→ What you have to do: Every line in the data below from the one containing "Biegunka lub zaparcia" down to the one containing "33 avaliações", both included, must be retyped exactly; no other line is to appear.

→ The records:
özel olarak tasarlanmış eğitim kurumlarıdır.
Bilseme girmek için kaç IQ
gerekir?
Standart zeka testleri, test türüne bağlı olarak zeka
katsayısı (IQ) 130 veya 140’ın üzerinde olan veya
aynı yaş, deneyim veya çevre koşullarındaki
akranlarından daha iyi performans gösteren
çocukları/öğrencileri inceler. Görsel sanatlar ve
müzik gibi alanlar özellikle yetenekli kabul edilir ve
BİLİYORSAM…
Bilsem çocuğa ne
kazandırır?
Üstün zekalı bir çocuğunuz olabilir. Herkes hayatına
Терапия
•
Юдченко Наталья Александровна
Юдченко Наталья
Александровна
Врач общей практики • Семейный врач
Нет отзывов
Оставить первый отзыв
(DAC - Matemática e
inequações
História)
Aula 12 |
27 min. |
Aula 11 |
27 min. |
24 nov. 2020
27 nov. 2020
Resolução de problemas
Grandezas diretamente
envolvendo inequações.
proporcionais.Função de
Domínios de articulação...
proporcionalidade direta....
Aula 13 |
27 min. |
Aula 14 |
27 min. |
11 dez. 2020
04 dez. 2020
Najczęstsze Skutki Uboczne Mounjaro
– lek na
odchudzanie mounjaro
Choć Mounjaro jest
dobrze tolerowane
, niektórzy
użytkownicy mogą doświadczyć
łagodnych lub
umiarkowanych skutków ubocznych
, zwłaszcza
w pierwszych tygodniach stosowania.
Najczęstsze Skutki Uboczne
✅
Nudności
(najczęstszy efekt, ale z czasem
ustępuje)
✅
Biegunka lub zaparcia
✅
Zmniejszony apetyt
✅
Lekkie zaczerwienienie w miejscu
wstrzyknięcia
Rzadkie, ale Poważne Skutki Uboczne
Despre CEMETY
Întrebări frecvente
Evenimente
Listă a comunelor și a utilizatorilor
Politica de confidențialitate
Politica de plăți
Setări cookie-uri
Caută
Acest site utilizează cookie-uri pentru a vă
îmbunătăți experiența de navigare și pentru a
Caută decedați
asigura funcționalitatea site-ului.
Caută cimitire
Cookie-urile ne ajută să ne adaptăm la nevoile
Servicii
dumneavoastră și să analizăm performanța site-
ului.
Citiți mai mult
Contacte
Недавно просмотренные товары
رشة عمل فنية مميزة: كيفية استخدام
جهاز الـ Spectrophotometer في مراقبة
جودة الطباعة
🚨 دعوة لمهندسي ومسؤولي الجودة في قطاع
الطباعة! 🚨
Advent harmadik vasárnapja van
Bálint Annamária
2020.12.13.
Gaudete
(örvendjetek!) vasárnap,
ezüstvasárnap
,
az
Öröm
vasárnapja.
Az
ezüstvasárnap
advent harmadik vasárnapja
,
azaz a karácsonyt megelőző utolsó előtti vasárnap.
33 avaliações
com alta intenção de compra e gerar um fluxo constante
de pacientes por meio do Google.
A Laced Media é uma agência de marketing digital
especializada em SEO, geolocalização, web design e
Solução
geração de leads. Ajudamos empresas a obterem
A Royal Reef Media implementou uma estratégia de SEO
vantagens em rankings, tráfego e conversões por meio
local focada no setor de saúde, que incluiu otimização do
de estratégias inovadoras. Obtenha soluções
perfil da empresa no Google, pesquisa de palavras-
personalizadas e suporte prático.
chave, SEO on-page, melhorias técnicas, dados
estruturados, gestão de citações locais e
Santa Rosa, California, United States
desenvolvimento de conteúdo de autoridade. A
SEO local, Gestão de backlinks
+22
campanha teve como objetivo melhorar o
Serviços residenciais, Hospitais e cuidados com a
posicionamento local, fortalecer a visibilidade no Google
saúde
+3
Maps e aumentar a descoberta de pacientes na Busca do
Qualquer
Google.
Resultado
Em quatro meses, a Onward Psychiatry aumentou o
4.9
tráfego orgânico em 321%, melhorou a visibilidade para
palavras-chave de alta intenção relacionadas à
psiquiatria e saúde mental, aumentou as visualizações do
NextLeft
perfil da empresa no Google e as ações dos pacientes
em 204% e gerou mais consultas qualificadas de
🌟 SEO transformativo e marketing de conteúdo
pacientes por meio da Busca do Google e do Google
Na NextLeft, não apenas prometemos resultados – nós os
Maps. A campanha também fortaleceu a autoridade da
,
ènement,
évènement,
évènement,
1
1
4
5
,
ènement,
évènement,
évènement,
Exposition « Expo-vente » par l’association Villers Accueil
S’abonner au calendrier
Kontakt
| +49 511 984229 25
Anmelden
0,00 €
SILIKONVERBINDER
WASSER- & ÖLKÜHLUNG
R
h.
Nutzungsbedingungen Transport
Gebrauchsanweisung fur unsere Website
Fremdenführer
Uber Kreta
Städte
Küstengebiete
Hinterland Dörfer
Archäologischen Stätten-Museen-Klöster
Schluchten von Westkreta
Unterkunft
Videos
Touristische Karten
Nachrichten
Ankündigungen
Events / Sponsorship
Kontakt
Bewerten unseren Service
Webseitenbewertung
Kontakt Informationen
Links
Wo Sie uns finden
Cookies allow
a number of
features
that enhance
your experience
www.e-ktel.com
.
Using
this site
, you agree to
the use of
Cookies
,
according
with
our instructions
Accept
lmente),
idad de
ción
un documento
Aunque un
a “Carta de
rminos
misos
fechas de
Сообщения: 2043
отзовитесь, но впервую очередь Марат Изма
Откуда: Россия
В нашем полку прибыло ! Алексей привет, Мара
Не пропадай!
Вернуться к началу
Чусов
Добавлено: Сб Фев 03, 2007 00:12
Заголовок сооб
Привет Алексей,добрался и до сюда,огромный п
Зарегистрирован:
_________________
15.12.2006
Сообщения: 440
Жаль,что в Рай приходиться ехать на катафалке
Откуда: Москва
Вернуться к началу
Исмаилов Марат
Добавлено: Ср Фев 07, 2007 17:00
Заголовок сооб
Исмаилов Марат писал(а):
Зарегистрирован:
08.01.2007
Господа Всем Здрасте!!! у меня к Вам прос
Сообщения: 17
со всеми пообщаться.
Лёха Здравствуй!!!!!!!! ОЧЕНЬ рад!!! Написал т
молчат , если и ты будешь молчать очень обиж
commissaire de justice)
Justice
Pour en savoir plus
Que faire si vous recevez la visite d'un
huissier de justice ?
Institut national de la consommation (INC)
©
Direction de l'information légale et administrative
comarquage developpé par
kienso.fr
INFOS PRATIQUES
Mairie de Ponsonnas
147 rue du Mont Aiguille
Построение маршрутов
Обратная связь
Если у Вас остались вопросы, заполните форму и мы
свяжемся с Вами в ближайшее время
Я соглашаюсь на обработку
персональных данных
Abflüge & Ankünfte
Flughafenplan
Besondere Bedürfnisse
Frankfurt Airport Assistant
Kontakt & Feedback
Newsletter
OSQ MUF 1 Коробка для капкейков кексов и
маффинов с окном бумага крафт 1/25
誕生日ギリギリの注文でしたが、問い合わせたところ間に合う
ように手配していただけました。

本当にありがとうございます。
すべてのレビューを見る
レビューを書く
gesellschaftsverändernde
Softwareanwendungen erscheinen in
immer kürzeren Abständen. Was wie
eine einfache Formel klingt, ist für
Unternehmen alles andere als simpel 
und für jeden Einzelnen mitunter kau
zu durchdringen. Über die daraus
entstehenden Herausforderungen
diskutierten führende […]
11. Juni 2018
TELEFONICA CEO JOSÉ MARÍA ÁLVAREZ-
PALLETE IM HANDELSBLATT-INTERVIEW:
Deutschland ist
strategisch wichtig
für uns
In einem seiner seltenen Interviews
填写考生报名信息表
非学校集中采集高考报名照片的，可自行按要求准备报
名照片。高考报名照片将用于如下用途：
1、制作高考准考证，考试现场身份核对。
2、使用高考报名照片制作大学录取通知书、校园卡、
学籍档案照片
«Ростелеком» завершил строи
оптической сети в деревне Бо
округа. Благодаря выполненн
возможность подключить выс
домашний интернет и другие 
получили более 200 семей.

→ Written solution:
Biegunka lub zaparcia
✅
Zmniejszony apetyt
✅
Lekkie zaczerwienienie w miejscu
wstrzyknięcia
Rzadkie, ale Poważne Skutki Uboczne
Despre CEMETY
Întrebări frecvente
Evenimente
Listă a comunelor și a utilizatorilor
Politica de confidențialitate
Politica de plăți
Setări cookie-uri
Caută
Acest site utilizează cookie-uri pentru a vă
îmbunătăți experiența de navigare și pentru a
Caută decedați
asigura funcționalitatea site-ului.
Caută cimitire
Cookie-urile ne ajută să ne adaptăm la nevoile
Servicii
dumneavoastră și să analizăm performanța site-
ului.
Citiți mai mult
Contacte
Недавно просмотренные товары
رشة عمل فنية مميزة: كيفية استخدام
جهاز الـ Spectrophotometer في مراقبة
جودة الطباعة
🚨 دعوة لمهندسي ومسؤولي الجودة في قطاع
الطباعة! 🚨
Advent harmadik vasárnapja van
Bálint Annamária
2020.12.13.
Gaudete
(örvendjetek!) vasárnap,
ezüstvasárnap
,
az
Öröm
vasárnapja.
Az
ezüstvasárnap
advent harmadik vasárnapja
,
azaz a karácsonyt megelőző utolsó előtti vasárnap.
33 avaliações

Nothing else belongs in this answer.